When you retype the data, keep every word exactly and include none of the pictures.

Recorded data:
■ ■ ■ ■ ■
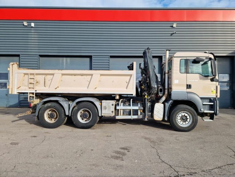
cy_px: 88
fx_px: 156
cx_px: 118
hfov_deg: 73.9
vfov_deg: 58.9
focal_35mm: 23
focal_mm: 5.4
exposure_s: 1/6579
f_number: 1.8
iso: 50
■ ■ ■ ■ ■
Output of the task =
cy_px: 88
fx_px: 156
cx_px: 118
hfov_deg: 73.9
vfov_deg: 58.9
focal_35mm: 23
focal_mm: 5.4
exposure_s: 1/6579
f_number: 1.8
iso: 50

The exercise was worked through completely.